WORK TASK: Could you reproduce the entries exactly, omitting every picture?

GIVEN INFORMATION:
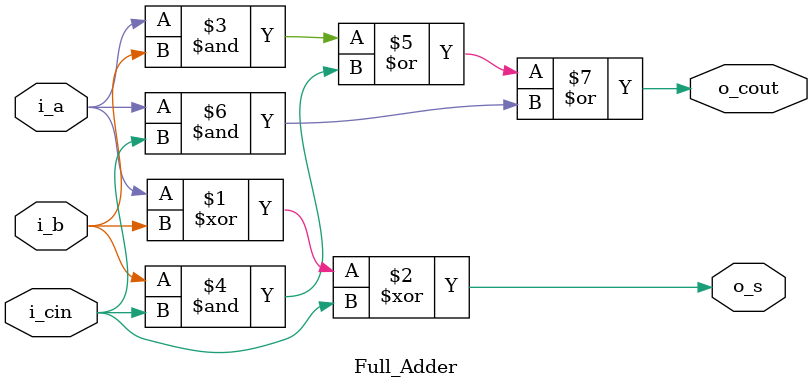
<source format=sv>
`ifndef ADDER_SV
`define ADDER_SV

module Full_Adder(
    input logic i_cin,
    input logic i_a,
    input logic i_b,
    output logic o_s,
    output logic o_cout
);

assign o_s = i_a^i_b^i_cin;
assign o_cout = ((i_a&i_b) | (i_b&i_cin) | (i_a&i_cin));

endmodule

`endif
</source>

OUTPUT FOR THIS TASK:
<source format=sv>
`ifndef ADDER_SV
`define ADDER_SV

module Full_Adder(
    input logic i_cin,
    input logic i_a,
    input logic i_b,
    output logic o_s,
    output logic o_cout
);

assign o_s = i_a^i_b^i_cin;
assign o_cout = ((i_a&i_b) | (i_b&i_cin) | (i_a&i_cin));

endmodule

`endif
</source>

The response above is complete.